## THE TASK:
Every line containing "cran" should be identified and copied from the data below.

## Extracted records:
-*-
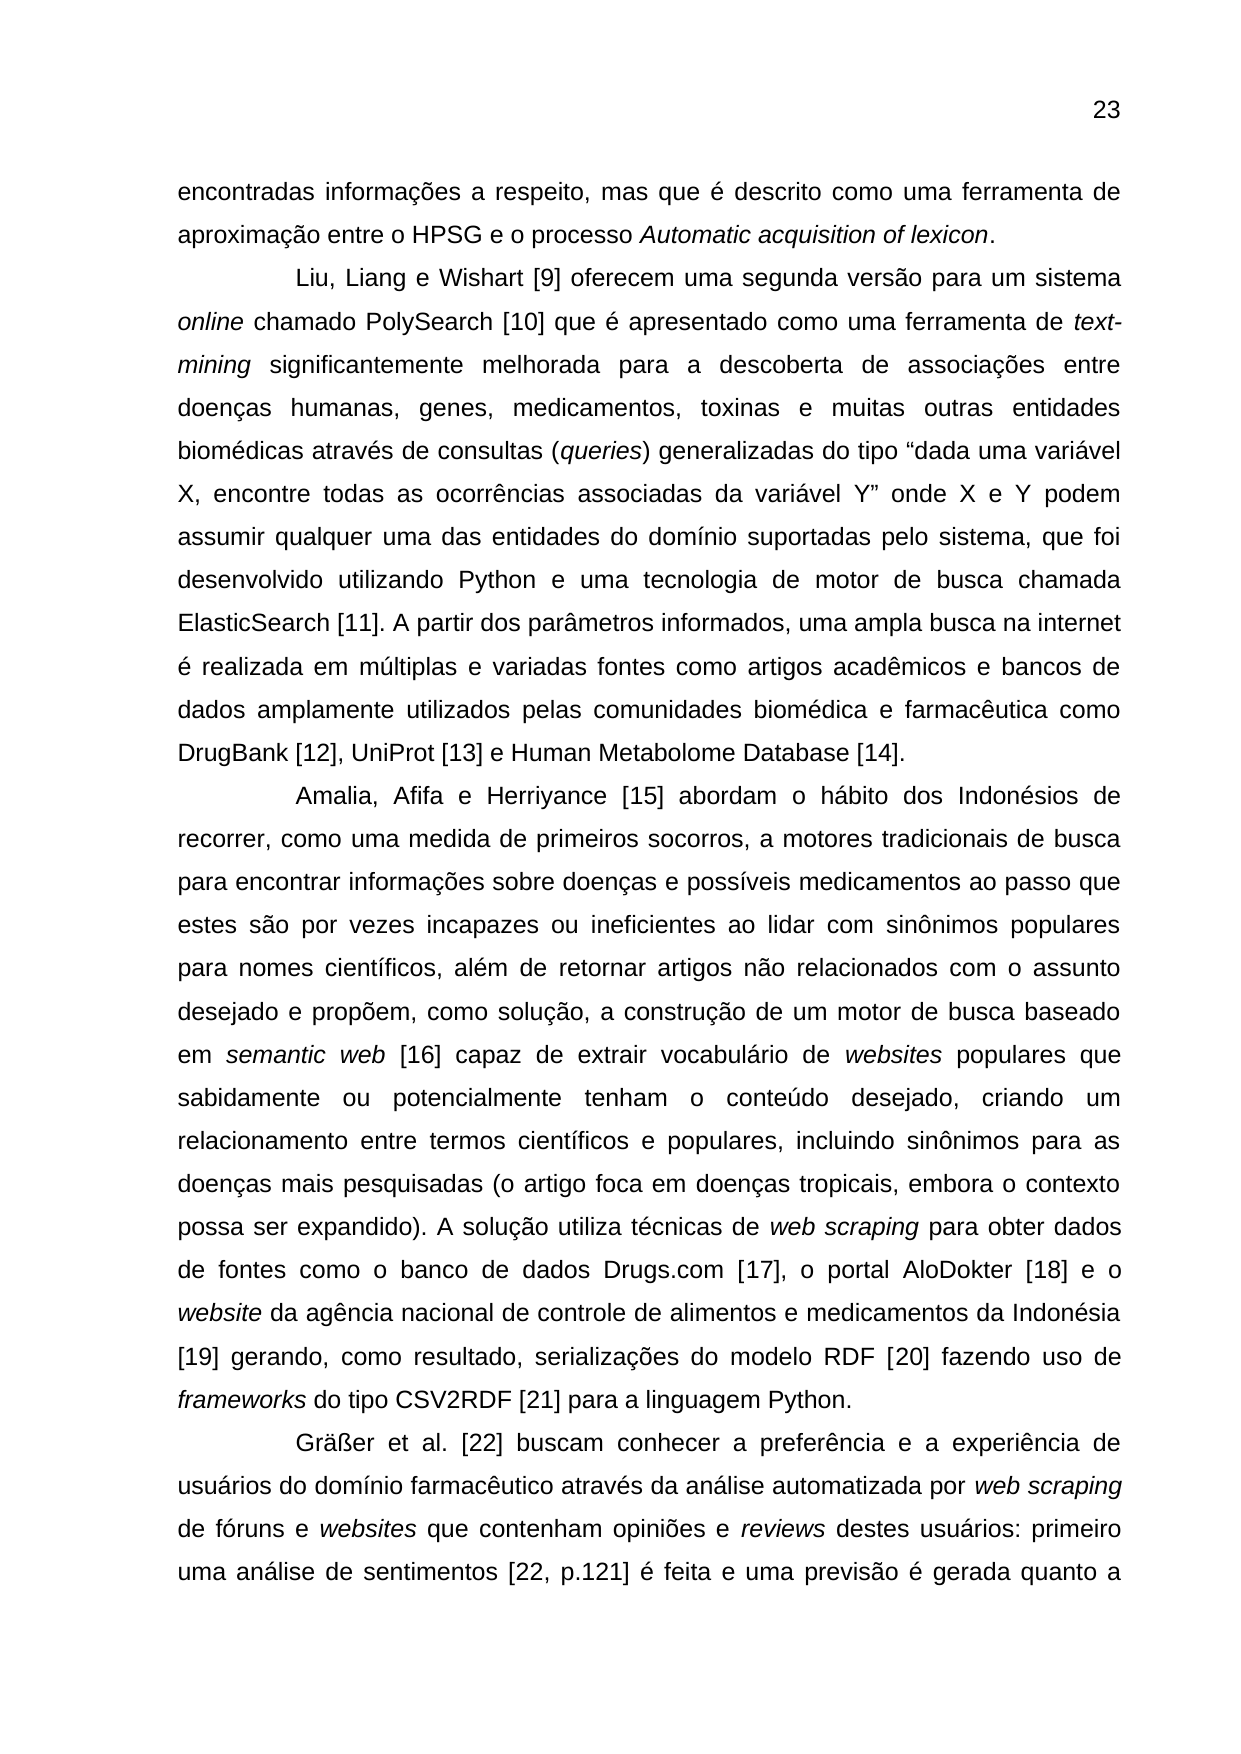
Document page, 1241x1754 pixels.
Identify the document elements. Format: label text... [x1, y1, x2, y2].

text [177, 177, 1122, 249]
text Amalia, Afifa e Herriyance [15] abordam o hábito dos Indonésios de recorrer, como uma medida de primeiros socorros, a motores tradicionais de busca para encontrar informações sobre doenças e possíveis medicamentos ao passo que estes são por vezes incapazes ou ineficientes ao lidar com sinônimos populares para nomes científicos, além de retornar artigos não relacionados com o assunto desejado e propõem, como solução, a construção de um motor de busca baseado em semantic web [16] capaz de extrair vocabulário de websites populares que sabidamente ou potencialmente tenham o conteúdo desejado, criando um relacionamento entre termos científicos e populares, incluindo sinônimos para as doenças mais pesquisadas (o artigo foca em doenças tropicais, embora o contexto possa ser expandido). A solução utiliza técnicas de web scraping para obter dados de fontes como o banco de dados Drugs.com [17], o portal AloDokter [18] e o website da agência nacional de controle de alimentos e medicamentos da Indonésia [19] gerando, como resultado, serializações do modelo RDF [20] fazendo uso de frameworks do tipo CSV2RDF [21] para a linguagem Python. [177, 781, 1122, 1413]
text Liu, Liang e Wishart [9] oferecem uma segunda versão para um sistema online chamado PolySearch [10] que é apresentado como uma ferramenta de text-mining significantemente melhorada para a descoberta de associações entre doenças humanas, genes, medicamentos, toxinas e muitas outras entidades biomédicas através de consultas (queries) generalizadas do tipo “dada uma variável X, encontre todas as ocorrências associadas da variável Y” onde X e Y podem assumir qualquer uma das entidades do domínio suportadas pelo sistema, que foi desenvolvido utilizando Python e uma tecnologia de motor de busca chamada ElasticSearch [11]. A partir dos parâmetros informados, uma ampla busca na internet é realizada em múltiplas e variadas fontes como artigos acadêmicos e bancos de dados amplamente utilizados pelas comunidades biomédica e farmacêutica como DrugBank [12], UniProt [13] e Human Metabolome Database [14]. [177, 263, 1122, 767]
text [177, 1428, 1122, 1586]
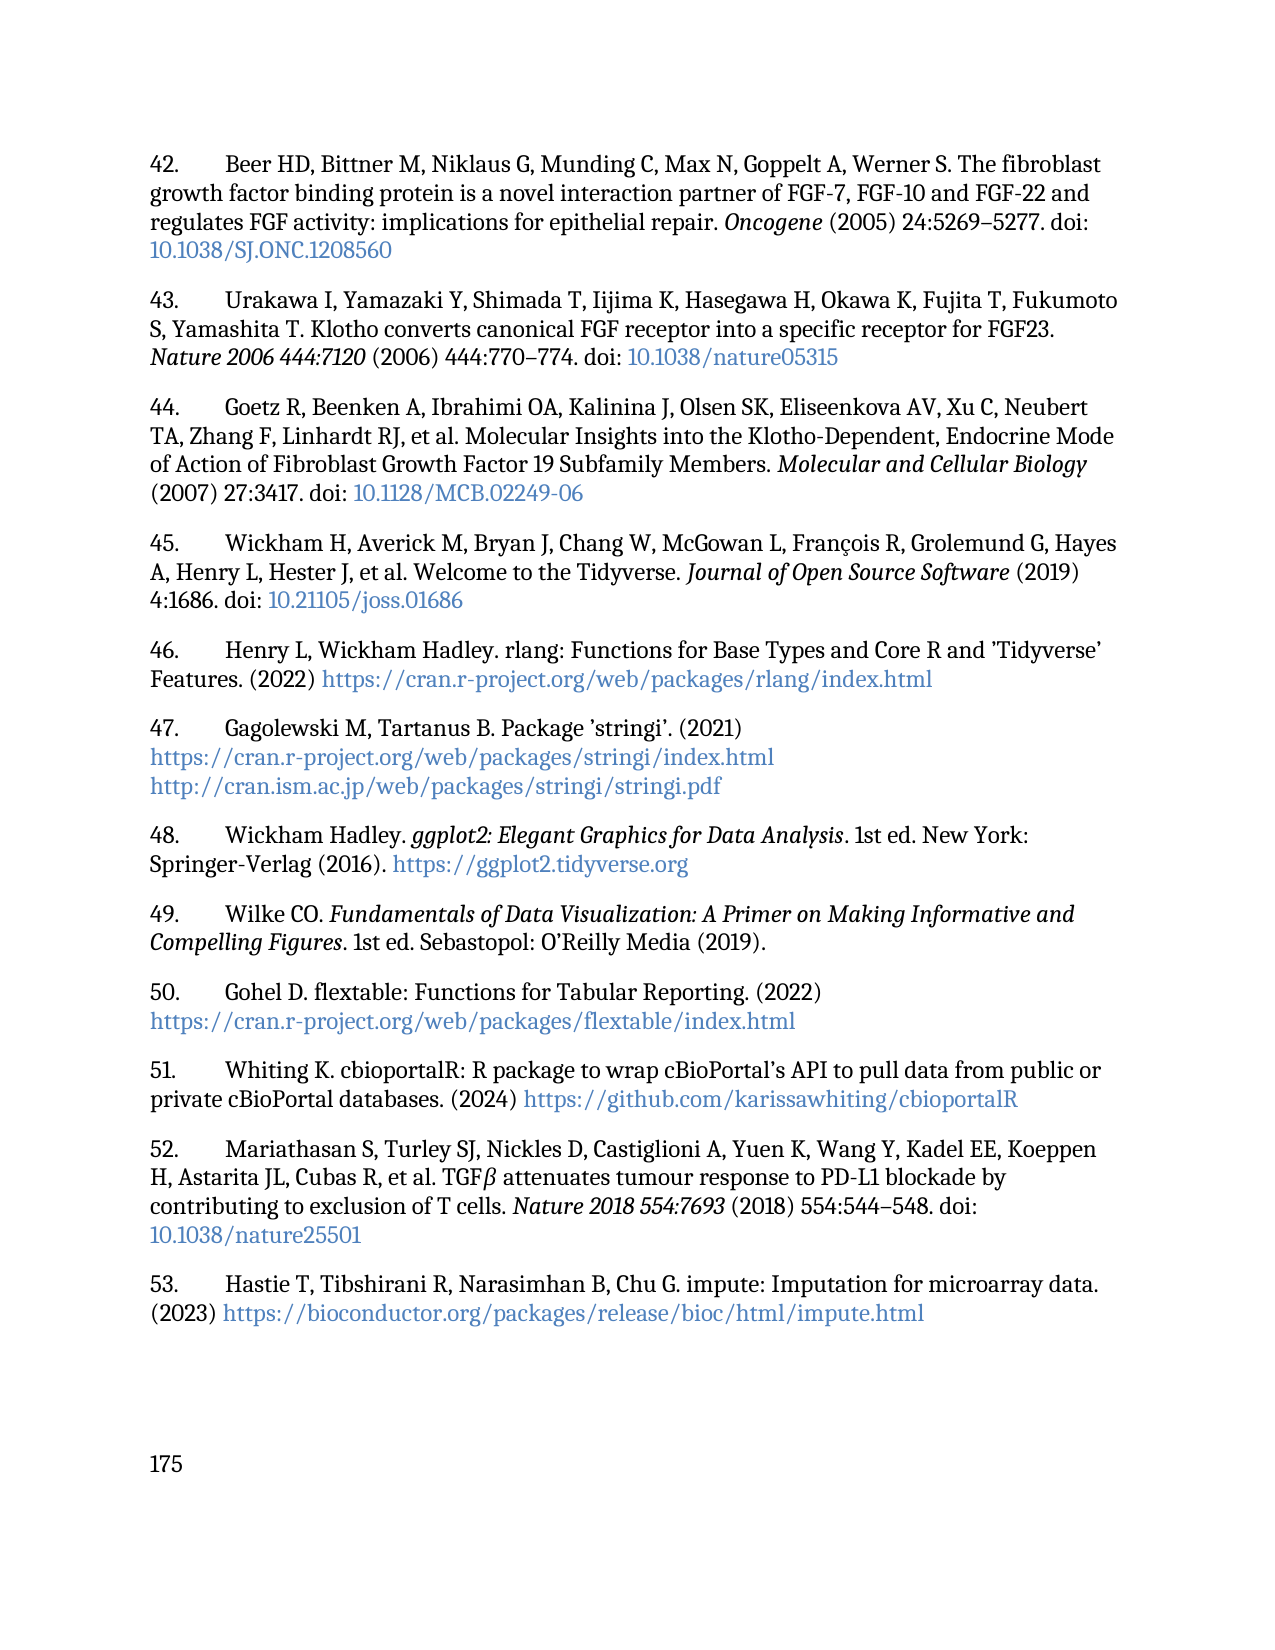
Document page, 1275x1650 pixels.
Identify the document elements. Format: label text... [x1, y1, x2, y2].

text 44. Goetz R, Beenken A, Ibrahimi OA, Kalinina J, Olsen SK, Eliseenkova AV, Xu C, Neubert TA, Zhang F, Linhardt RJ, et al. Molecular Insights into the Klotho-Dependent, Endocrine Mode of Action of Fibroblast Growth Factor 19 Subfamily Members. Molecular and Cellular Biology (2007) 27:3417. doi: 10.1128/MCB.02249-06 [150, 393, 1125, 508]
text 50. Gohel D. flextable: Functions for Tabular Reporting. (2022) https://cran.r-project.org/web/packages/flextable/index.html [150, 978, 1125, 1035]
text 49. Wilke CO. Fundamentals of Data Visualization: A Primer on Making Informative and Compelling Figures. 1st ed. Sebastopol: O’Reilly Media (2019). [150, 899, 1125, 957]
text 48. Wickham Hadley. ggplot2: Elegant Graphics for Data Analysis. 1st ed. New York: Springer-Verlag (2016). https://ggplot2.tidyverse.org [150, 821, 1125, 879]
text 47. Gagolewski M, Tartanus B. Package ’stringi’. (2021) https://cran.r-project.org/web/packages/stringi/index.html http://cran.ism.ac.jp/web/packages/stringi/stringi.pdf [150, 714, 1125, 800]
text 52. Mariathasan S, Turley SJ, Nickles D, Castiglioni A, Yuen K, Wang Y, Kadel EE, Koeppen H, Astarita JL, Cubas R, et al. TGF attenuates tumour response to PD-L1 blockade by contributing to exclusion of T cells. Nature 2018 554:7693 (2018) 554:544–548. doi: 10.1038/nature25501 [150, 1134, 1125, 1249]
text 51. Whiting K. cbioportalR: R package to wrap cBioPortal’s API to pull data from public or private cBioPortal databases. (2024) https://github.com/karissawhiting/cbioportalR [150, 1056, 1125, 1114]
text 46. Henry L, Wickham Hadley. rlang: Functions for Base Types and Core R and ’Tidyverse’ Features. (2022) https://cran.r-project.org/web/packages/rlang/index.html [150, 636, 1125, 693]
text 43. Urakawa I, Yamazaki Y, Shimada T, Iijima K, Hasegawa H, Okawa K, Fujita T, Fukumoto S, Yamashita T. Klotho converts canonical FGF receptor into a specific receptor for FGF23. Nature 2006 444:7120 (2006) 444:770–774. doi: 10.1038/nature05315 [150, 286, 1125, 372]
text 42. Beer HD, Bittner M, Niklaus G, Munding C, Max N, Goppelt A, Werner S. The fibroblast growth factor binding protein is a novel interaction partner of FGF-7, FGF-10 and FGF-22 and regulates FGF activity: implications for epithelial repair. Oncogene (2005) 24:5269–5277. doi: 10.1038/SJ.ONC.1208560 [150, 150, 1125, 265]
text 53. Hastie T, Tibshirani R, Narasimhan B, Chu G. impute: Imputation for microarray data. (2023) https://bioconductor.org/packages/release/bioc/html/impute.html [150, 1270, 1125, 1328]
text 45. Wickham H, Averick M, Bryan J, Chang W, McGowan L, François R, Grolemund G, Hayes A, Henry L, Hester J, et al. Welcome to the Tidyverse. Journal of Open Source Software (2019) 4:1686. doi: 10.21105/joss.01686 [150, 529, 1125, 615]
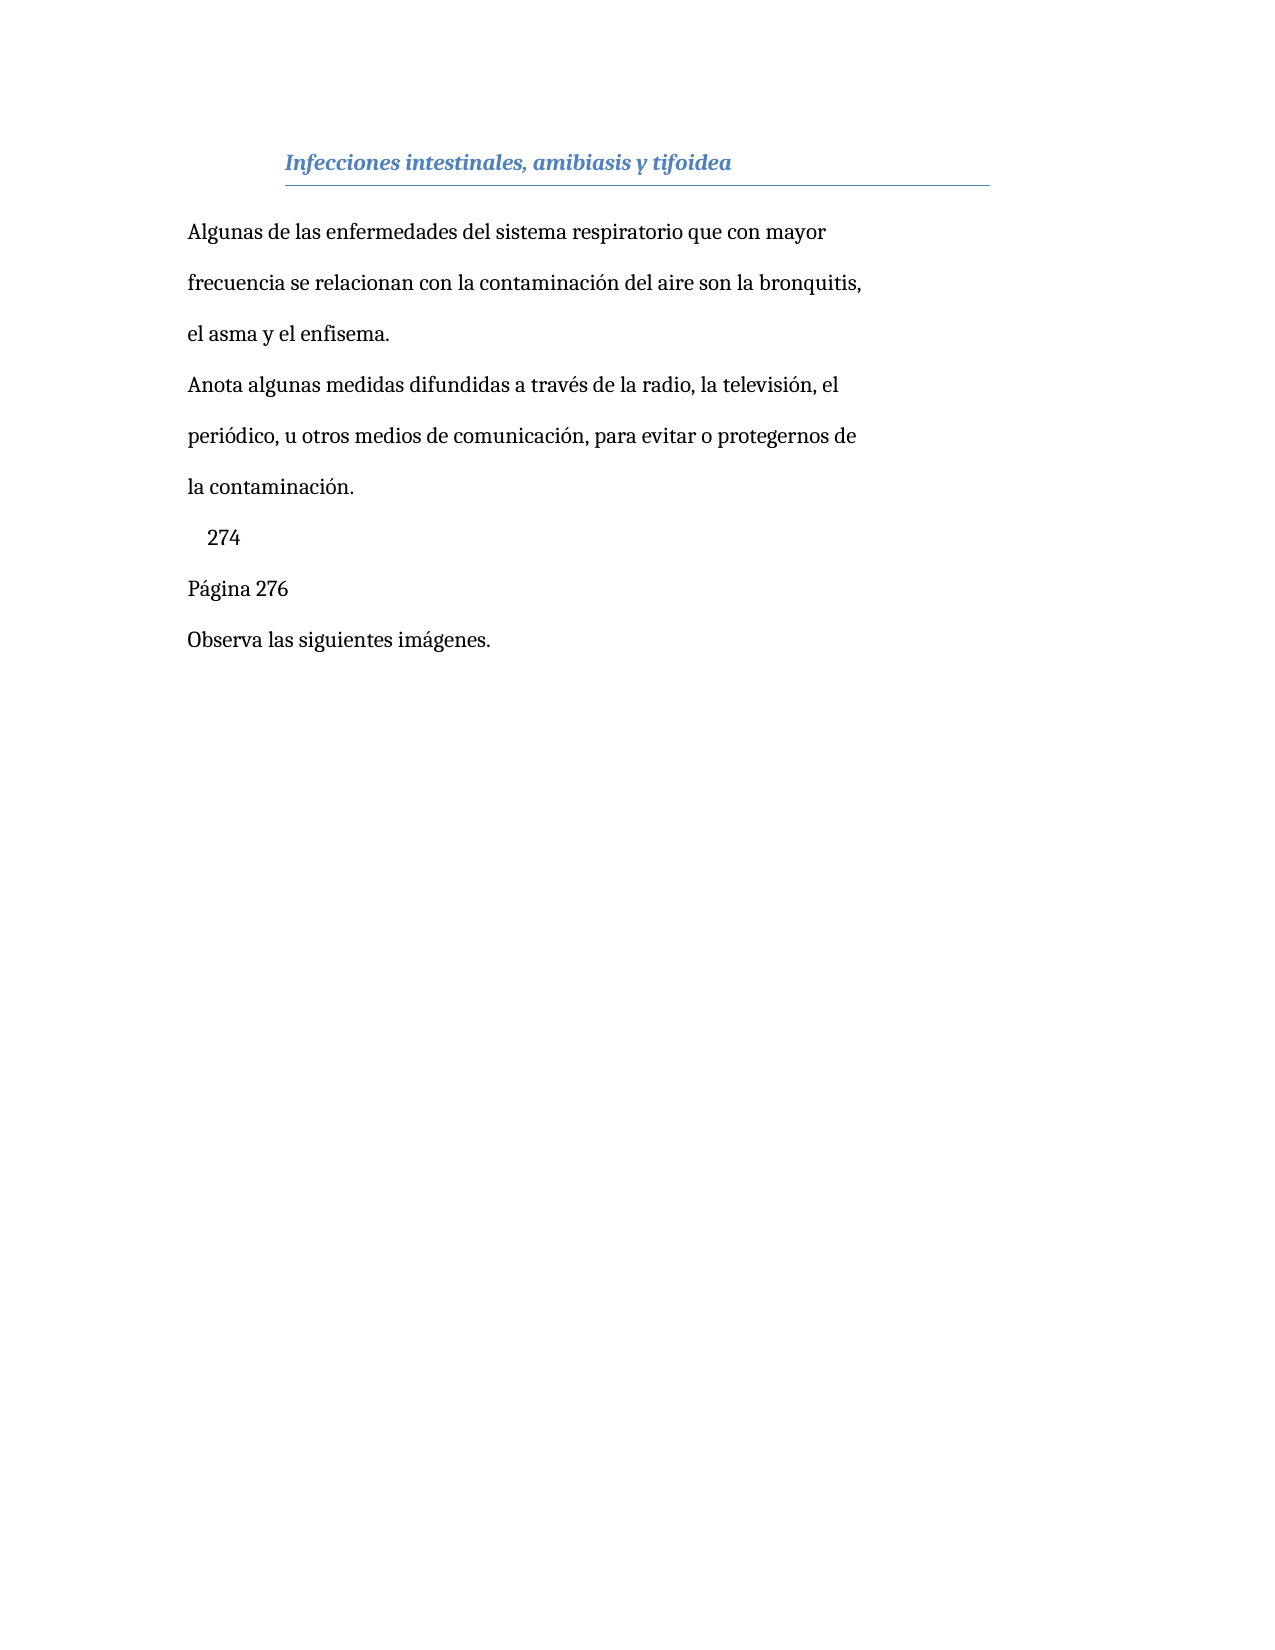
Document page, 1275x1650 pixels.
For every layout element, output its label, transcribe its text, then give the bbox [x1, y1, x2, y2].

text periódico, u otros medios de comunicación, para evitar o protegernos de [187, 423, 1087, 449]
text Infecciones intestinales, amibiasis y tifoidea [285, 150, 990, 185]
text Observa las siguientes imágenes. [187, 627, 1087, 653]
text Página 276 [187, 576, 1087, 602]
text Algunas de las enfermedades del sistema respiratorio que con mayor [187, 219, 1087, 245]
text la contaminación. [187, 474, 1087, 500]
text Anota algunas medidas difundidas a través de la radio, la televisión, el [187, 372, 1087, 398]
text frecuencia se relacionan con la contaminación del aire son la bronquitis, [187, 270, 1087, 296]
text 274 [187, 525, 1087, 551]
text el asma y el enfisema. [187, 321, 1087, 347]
-*-
## EXPECTED ANSWER:
text 50. Gohel D. flextable: Functions for Tabular Reporting. (2022) https://cran.r-project.org/web/packages/flextable/index.html [150, 978, 1125, 1035]
text 47. Gagolewski M, Tartanus B. Package ’stringi’. (2021) https://cran.r-project.org/web/packages/stringi/index.html http://cran.ism.ac.jp/web/packages/stringi/stringi.pdf [150, 714, 1125, 800]
text 46. Henry L, Wickham Hadley. rlang: Functions for Base Types and Core R and ’Tidyverse’ Features. (2022) https://cran.r-project.org/web/packages/rlang/index.html [150, 636, 1125, 693]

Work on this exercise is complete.